From: David Rowley <dgrowleyml(at)gmail(dot)com>
To: Tom Lane <tgl(at)sss(dot)pgh(dot)pa(dot)us>
Cc: Jeevan Chalke <jeevan(dot)chalke(at)enterprisedb(dot)com>, Simon Riggs <simon(at)2ndquadrant(dot)com>, Marti Raudsepp <marti(at)juffo(dot)org>, PostgreSQL-development <pgsql-hackers(at)postgresql(dot)org>
Subject: Re: Allowing NOT IN to use ANTI joins
Date: 2014-07-15 11:58:30
Message-ID: CAApHDvqRB-iFBy68=dCgqS46aRep7AuN2pou4KTwL8kX9YOcTQ@mail.gmail.com
Views: Raw Message | Whole Thread | Download mbox | Resend email
Thread:
Lists: pgsql-hackers

On Mon, Jul 14, 2014 at 8:55 PM, David Rowley <dgrowleyml(at)gmail(dot)com> wrote:

>
> Since the patch has not been marked as rejected I was thinking that I'd
> take a bash at fixing it up, but if you think this is a waste of time,
> please let me know.
>
>
>
I've made some changes to the patch so that it only allows the conversion
to ANTI JOIN to take place if both the outer query's expressions AND the
subquery's target list can be proved not to have NULLs.

I've attached a delta, which is the changes I've made on top of Tom's
cleaned up version of my patch, and also a full patch.

I've also performed some benchmarks to try to determine how much time it
takes to execute this null checking code.
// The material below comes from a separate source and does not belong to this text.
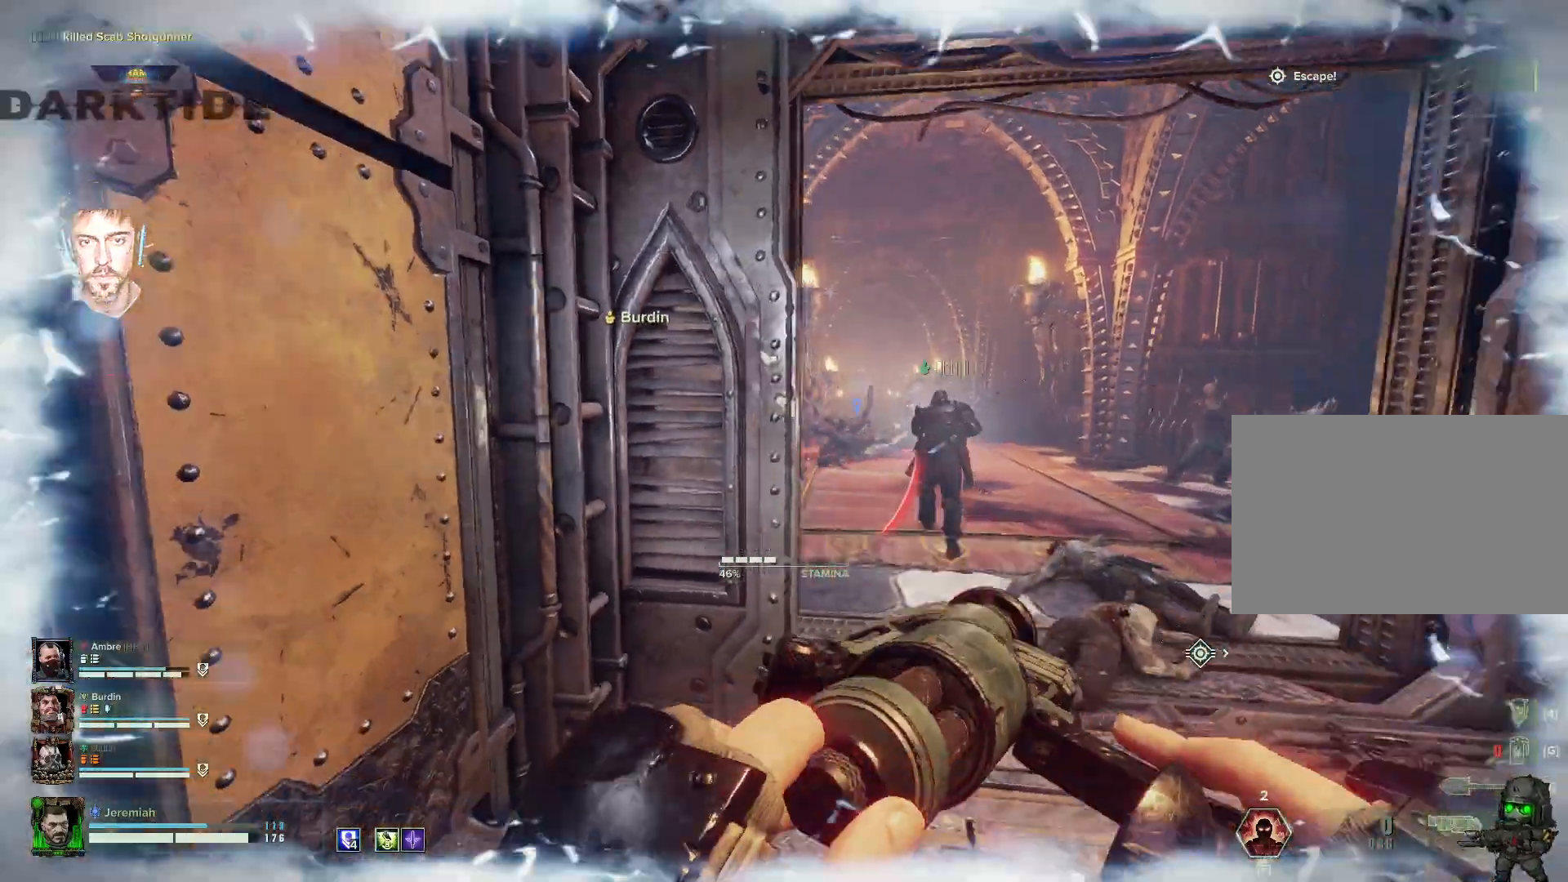
{"keys": ["a", "w"], "mouse": ["right"], "events": [[117, "mouse_right", "down"], [117, "w", "down"], [400, "d", "up"], [484, "a", "down"]]}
I ended up hacking the code a
little for the benchmarks and just put the null checking function in a
tight loop that performed 100000 iterations.

Like:
if (under_not)
{
int x;
bool result;
for (x = 0; x < 100000; x++)
{
result = is_NOTANY_compatible_with_antijoin(parse, sublink);
}
if (!result)
return NULL;
}

I then ran 6 queries, 3 times each through the planner and grabbed the
"Planning Time" from the explain analyze result.
I then removed the extra looping code (seen above) and compiled the code as
it is with the attached patch.
I then ran each of the 6 queries again 3 times each and noted down the
"Planning Time from the explain analyze result.

In my results I assumed that the first set of times divided by 100000
would be the time taken to perform the NULL checks... This is not quite
accurate, but all the other planning work was quite well drowned out by the
100k loop.

I found that the call to is_NOTANY_compatible_with_antijoin adds about 0.2%
and 2.3% to total planning time. Though the 2.3% was quite an extreme case,
and the 0.2% was the most simple case I could think of.

I've attached the complete results in html format. I've also attached the
schema that I used and all 6 queries tested.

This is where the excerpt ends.